# Selected text
The ruling is far from a death knell for the Clean Power Plan, as the policy is known. Rather, it allows power companies and state official to hold off on preparing for the new regulations until the courts decide whether the administration went too far. The cases will most likely end up in front of the Supreme Court sometime next year, so there’s still plenty of time before the plan’s fate is sealed.

According to Vicki Arroyo, executive director of the Georgetown Climate Center, the Court’s track record on EPA regulations is pretty favorable for environmentalists.

“Every regulation from EPA is attacked legally,” she said. “There might be delays, but there is almost always a rule that come out the other end.”

But in the meantime, the ruling could throw a wrench in the delicate diplomacy surrounding the global climate agreement reached in Paris in December. One defining feature of the Paris summit that made it the most successful round of climate talks in two decades was the leadership of Secretary of State John Kerry and other US officials. It was the Clean Power Plan that gave other countries confidence that the US was finally willing to do something about its own massive carbon footprint. In other words, the plan was supposed to be Obama’s proof that the US would follow through on its Paris promises. Now, the trust of other big polluters—China, India, the European Union—could be shaken. That could have a chilling effect on climate action around the globe.

“I think the stay raises doubts in other countries’ minds,” said Jake Schmidt, international program director at the Natural Resources Defense Council. “I’m already getting a lot of questions and confusion from policy analysts abroad. There will be a lot of outreach to explain what this really means.”

# Dataset entries
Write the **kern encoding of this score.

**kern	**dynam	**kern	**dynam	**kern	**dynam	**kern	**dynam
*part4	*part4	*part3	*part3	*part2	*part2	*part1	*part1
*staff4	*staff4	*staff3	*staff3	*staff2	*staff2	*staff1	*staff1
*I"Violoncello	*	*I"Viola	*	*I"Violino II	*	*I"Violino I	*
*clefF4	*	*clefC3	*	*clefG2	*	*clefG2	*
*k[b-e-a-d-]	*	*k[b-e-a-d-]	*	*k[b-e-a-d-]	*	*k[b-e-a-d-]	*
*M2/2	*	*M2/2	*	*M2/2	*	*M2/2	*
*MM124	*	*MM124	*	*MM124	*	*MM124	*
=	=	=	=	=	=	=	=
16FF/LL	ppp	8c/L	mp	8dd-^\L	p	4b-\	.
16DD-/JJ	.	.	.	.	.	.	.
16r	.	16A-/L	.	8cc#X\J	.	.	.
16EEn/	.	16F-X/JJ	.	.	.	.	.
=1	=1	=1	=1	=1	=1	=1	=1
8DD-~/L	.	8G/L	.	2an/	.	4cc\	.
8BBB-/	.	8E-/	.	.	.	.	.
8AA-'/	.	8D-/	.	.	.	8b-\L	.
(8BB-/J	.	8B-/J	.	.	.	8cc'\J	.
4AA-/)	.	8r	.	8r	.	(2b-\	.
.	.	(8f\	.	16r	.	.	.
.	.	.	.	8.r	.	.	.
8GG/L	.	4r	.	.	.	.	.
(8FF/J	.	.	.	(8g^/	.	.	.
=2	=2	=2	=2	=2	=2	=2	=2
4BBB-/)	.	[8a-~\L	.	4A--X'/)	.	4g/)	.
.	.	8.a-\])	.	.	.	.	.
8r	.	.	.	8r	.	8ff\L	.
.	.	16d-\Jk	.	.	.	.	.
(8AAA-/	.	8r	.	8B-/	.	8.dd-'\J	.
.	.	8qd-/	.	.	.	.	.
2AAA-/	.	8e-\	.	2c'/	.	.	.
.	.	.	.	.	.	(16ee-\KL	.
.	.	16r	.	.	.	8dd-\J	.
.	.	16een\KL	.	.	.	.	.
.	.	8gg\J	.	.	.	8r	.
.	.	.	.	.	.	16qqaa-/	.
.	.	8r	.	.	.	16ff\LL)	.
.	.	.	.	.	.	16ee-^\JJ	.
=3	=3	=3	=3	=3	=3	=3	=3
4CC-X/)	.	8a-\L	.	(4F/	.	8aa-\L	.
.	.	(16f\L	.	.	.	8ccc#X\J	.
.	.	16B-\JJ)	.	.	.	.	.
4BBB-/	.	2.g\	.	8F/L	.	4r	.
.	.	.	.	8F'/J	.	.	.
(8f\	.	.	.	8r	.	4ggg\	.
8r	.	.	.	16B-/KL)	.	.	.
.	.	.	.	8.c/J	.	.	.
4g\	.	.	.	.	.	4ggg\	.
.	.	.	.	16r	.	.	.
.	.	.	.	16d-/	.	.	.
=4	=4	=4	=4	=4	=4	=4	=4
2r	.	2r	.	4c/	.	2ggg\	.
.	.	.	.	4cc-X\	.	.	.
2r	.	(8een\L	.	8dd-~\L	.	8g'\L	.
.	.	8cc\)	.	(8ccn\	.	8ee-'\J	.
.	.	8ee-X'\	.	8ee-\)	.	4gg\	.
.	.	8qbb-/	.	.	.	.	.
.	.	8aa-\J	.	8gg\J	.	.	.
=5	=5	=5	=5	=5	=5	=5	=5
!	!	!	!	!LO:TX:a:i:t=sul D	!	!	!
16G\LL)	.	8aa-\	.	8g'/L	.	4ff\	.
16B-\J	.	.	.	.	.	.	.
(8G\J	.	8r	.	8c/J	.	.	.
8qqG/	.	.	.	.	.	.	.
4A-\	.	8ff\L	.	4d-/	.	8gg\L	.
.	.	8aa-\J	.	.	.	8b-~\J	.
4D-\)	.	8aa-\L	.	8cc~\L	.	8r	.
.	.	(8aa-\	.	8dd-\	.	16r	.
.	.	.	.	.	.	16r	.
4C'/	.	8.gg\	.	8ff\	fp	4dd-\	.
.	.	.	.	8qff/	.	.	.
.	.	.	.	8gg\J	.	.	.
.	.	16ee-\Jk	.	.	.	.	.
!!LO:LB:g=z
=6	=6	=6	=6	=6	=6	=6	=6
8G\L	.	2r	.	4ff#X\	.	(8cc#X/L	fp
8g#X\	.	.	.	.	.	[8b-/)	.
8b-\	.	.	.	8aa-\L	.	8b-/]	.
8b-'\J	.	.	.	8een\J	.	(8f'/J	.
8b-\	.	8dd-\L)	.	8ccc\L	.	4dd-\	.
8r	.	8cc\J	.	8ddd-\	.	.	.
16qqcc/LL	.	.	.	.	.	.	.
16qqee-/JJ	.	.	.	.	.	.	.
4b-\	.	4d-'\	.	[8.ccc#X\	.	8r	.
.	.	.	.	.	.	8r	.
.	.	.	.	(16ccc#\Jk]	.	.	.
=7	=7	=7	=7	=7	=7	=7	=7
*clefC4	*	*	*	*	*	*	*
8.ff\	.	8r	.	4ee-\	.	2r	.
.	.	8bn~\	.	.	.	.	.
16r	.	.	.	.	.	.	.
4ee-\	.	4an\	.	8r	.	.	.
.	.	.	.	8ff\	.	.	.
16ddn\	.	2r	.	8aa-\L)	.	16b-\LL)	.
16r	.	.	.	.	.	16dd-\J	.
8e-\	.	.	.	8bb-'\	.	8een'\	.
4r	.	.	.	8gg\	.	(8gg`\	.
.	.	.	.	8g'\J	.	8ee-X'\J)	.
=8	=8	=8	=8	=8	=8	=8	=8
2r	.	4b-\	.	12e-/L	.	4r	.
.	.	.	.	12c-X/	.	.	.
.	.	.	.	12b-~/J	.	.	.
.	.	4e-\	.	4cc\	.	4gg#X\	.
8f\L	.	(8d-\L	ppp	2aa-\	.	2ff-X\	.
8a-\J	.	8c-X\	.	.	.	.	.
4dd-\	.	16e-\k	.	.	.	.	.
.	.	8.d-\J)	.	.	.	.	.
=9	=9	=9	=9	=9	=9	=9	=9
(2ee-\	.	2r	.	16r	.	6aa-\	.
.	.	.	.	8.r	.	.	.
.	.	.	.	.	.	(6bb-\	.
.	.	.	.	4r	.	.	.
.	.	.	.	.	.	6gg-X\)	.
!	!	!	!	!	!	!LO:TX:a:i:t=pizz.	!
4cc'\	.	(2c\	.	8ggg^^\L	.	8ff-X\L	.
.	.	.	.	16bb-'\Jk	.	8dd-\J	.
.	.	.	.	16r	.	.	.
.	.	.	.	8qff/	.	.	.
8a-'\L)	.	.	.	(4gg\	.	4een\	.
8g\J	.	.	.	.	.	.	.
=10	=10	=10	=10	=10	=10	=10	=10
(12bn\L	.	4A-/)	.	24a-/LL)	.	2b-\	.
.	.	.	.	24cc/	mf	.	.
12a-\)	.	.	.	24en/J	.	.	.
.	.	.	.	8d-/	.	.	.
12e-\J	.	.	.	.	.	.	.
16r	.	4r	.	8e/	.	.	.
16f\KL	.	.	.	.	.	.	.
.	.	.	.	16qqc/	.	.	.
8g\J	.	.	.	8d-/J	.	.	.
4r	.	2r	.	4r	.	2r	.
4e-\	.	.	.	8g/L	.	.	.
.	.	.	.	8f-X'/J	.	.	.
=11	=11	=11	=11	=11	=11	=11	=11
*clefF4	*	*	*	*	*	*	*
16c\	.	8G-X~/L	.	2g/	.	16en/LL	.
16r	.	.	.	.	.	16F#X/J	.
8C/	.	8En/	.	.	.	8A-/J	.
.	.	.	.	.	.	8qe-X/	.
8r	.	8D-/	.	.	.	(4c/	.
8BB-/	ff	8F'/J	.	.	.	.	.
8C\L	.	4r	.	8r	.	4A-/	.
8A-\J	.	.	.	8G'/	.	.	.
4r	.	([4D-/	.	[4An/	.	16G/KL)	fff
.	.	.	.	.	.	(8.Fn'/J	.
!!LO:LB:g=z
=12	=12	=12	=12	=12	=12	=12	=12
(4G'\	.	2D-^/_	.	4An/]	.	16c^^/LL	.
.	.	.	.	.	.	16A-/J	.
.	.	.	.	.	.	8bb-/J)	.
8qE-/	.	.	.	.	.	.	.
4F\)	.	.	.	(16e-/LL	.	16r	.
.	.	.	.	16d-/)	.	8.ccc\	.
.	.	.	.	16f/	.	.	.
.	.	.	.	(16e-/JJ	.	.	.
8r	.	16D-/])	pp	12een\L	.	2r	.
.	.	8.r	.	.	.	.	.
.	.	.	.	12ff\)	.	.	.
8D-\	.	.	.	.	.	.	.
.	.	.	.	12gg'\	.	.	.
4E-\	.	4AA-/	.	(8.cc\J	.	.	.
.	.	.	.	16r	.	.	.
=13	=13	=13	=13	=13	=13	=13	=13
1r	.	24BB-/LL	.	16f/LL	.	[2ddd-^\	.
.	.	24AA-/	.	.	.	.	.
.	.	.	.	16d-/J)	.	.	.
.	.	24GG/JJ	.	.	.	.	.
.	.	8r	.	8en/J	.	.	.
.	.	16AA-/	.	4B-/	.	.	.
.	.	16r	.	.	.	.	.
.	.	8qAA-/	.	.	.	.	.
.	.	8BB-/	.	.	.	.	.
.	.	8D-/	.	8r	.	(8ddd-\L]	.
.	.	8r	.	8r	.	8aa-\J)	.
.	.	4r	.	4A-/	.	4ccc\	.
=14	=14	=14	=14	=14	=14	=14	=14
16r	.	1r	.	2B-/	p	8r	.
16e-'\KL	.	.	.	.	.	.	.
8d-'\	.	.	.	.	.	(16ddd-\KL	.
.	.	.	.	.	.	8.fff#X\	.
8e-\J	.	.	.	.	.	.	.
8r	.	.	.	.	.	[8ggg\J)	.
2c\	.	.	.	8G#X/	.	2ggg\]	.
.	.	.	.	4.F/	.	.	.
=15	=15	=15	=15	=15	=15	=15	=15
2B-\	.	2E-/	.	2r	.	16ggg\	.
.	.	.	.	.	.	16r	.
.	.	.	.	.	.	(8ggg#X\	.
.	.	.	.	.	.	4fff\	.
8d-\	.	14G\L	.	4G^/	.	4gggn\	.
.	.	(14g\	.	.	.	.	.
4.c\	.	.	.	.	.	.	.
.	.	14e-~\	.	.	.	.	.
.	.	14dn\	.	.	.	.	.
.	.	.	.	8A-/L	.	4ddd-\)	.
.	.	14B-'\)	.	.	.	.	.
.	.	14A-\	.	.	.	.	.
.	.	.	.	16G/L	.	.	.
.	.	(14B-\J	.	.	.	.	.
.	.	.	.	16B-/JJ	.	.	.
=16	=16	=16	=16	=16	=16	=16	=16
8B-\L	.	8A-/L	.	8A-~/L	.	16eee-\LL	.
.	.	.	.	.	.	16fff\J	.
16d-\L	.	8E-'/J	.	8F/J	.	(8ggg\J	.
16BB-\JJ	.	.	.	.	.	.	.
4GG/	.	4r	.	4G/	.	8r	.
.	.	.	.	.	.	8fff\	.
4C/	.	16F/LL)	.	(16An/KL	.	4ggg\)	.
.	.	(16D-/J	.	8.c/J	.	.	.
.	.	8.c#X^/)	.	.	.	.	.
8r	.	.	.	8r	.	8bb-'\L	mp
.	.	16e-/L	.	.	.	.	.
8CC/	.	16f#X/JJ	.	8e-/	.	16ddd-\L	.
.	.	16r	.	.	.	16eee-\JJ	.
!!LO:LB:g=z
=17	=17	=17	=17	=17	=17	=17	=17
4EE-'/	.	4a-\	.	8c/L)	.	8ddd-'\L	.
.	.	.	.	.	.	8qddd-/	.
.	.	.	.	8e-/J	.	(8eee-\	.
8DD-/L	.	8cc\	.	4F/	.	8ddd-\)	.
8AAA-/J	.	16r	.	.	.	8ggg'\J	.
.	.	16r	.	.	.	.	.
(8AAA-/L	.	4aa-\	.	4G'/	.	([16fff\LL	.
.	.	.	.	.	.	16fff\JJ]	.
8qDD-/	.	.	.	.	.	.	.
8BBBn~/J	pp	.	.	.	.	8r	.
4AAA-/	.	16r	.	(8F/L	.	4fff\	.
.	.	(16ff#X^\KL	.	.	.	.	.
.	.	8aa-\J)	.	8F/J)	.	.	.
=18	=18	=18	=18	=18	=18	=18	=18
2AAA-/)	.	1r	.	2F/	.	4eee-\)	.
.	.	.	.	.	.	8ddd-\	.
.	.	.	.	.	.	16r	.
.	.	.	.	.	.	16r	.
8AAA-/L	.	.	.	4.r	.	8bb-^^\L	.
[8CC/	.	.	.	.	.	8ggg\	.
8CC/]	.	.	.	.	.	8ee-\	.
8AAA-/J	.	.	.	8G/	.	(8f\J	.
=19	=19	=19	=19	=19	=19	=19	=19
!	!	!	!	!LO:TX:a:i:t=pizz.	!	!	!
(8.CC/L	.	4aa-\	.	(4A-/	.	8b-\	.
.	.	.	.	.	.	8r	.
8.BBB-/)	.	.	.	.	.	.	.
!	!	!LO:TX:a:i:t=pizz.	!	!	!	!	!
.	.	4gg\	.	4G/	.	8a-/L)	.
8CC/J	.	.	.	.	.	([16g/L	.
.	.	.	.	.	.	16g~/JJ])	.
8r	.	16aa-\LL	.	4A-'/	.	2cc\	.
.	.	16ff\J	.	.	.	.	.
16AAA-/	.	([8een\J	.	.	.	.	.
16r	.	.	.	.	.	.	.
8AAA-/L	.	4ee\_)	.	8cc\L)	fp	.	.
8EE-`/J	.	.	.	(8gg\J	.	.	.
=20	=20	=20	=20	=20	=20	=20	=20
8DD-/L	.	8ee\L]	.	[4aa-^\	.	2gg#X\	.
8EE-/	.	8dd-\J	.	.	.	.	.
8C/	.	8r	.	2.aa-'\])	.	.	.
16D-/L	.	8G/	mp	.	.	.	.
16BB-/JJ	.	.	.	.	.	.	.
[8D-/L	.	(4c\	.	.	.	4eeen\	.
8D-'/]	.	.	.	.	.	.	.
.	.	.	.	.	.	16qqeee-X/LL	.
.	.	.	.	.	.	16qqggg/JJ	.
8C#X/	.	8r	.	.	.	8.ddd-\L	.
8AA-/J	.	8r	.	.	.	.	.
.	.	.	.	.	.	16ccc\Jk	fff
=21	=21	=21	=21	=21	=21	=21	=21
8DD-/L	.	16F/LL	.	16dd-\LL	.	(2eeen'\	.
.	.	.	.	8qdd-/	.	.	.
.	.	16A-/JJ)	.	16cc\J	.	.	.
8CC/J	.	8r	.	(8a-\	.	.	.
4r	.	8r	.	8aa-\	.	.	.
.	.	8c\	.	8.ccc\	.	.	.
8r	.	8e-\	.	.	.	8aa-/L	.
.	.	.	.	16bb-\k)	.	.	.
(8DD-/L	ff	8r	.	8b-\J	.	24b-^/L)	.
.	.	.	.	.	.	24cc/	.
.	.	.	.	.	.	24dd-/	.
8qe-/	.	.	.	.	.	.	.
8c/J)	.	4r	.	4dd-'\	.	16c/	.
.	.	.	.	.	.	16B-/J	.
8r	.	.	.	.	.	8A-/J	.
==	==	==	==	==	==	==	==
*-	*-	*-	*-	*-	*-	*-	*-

# Exercise prompt
According to the passage on the Clean Power Plan ruling, why could the ruling shake the trust of other big polluters such as China, India and the European Union? Answer in one to three sentences.

# Your solution
The Clean Power Plan gave other countries confidence that the US was finally willing to address its own massive carbon footprint. It was meant to be Obama's proof that the US would follow through on its Paris promises, so a ruling that holds it up could shake that trust.